Problem: unexplained current draw on non-inverting input when voltage on non-inverting input is above the inverting input.
Background: I have been playing around with an RC timing circuit from pg. 24 of "The Art of Electronics" (Horowitz and Hill, 2015).
The idea is to charge a capacitor, and then slowly drain it using a resistor. A comparator op-amp is comparing the voltage on the capacitor against a reference voltage, and turning on an LED while the capacitor voltage is above the reference.
simulate this circuit – Schematic created using CircuitLab
I breadboarded up the circuit using a 100 uF capacitor and 1 Mohm resitor. I used a TLV2462CP op amp (because that's what I had in my box), and a LM4040-based precision voltage reference (Adafruit P/N: 2200) in place of the voltage divider.
Confusion:
My plan was to experiment with RC times, but I found the LED was shutting off far too early. When I probed the circuit at the testpoints above, I got this strange behavior. Notice the kink in V_CAP near V_REF. This kink moves upwards if I use V_REF = 4.096 instead.
What gives?
I'm clearly getting some sort of increased bias current while V_CAP > V_REF, but why? The TLV2462CD is not a comparator, but this behavior is still strange.
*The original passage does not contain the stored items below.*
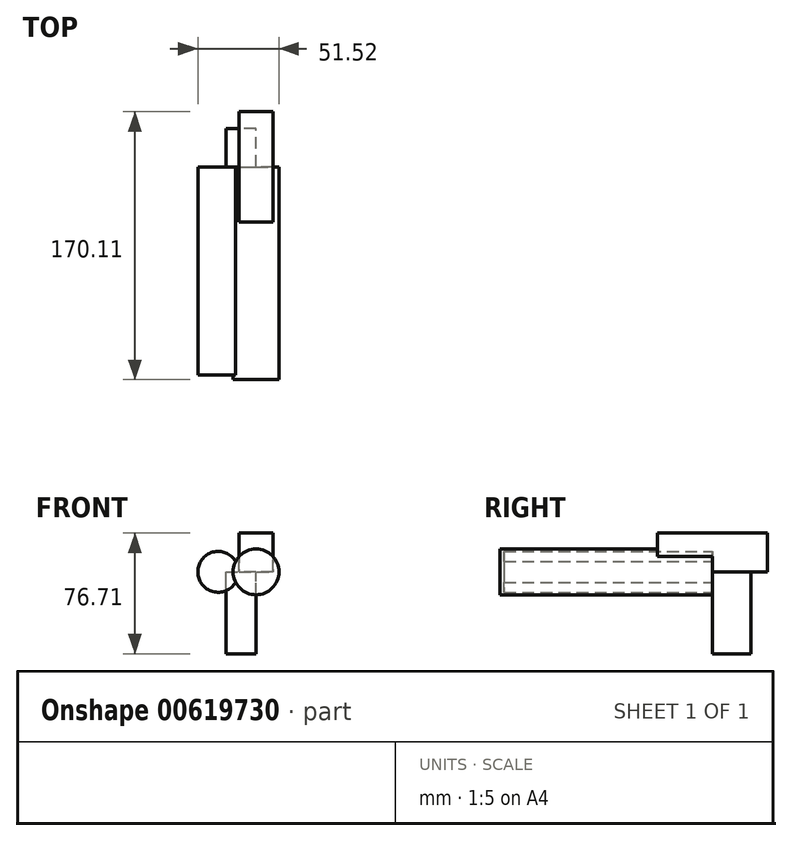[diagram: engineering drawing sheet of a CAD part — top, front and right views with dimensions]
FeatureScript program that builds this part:
annotation { "Feature Type Name" : "Feature", "Feature Type Description" : "" }
export const myFeature = defineFeature(function(context is Context, id is Id, definition is map)
    precondition{}
    {
        {
            var Q0;
            Q0=qCreatedBy(makeId("Front.planeOp"),FACE);
            var sketch = newSketch(context, id + "F0", { "sketchPlane" : qUnion([Q0])});
            skCircle(sketch, "E0", {"center": v(0, 0) * mm, "radius": 14.53 * mm});
            skSolve(sketch);
        }
        {
            var Q0;
            Q0=makeQuery(id+"F0.imprint","IMPRINT",FACE,{"disambiguationData":[TD([[makeQuery(id+"F0.imprint","IMPRINT",EDGE,{"derivedFrom":sQuery(id+"F0.wireOp",EDGE,"E0")}),1.0]])]});
            extrude(context, id + "F1", {"entities" : qUnion([Q0]), "depth" : 135.13 * mm, "offsetDistance" : 25.4 * mm});
        }
        {
            var Q0;
            Q0=qCreatedBy(makeId("Top.planeOp"),FACE);
            var sketch = newSketch(context, id + "F2", { "sketchPlane" : qUnion([Q0])});
            skLineSegment(sketch, "E1.bottom", {"start": v(-10.8, 34.98) * mm, "end": v(10.8, 34.98) * mm});
            skLineSegment(sketch, "E1.top", {"start": v(-10.8, -34.98) * mm, "end": v(10.8, -34.98) * mm});
            skLineSegment(sketch, "E1.left", {"start": v(-10.8, 34.98) * mm, "end": v(-10.8, -34.98) * mm});
            skLineSegment(sketch, "E1.right", {"start": v(10.8, 34.98) * mm, "end": v(10.8, -34.98) * mm});
            skPoint(sketch, "E1.middle", {"position": v(0, 0) * mm});
            skSolve(sketch);
        }
        {
            var Q0;
            Q0=makeQuery(id+"F2.imprint","IMPRINT",FACE,{"disambiguationData":[TD([[makeQuery(id+"F2.imprint","IMPRINT",EDGE,{"derivedFrom":sQuery(id+"F2.wireOp",EDGE,"E1.bottom")}),-1.0]])]});
            extrude(context, id + "F3", {"entities" : qUnion([Q0]), "operationType" : NewBodyOperationType.ADD, "depth" : 24.64 * mm, "offsetDistance" : 25.4 * mm});
        }
        {
            var Q0;
            Q0=qCreatedBy(makeId("Top.planeOp"),FACE);
            var sketch = newSketch(context, id + "F4", { "sketchPlane" : qUnion([Q0])});
            skLineSegment(sketch, "E2", {"start": v(0, 0) * mm, "end": v(0, 24.33) * mm});
            skLineSegment(sketch, "E3", {"start": v(0, 24.33) * mm, "end": v(-19.11, 24.33) * mm});
            skLineSegment(sketch, "E4", {"start": v(-19.11, 24.33) * mm, "end": v(-19.11, 3.46) * mm});
            skLineSegment(sketch, "E5", {"start": v(-19.11, 3.46) * mm, "end": v(-19.11, 0) * mm});
            skLineSegment(sketch, "E6", {"start": v(-19.11, 0) * mm, "end": v(0, 0) * mm});
            skSolve(sketch);
        }
        {
            var Q0;
            Q0=makeQuery(id+"F4.imprint","IMPRINT",FACE,{"disambiguationData":[TD([[makeQuery(id+"F4.imprint","IMPRINT",EDGE,{"derivedFrom":sQuery(id+"F4.wireOp",EDGE,"E2")}),1.0]])]});
            extrude(context, id + "F5", {"entities" : qUnion([Q0]), "operationType" : NewBodyOperationType.ADD, "oppositeDirection" : true, "depth" : 52.07 * mm, "offsetDistance" : 25.4 * mm});
        }
        {
            var Q0;
            Q0=qCreatedBy(makeId("Front.planeOp"),FACE);
            var sketch = newSketch(context, id + "F6", { "sketchPlane" : qUnion([Q0])});
            skCircle(sketch, "E7", {"center": v(-24.02, 0) * mm, "radius": 12.98 * mm});
            skSolve(sketch);
        }
        {
            var Q0;
            Q0=makeQuery(id+"F6.imprint","IMPRINT",FACE,{"disambiguationData":[TD([[makeQuery(id+"F6.imprint","IMPRINT",EDGE,{"derivedFrom":sQuery(id+"F6.wireOp",EDGE,"E7")}),1.0]])]});
            extrude(context, id + "F7", {"entities" : qUnion([Q0]), "operationType" : NewBodyOperationType.ADD, "depth" : 132.33 * mm, "offsetDistance" : 25.4 * mm});
        }
    });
Solution: I took suggestions 1 and 2 of @dannyf. When the capacitor is fully charged (i.e. 5 V), the discharge current across R2 is 5 uA. According to the datasheet, the worst-case bias current for the op-amp should only be 25 nA.
However, I decided to add a buffer op amp to the capacitor (luckily, the TLV2462CD is a dual op amp!), and the circuit behavior is now as expected.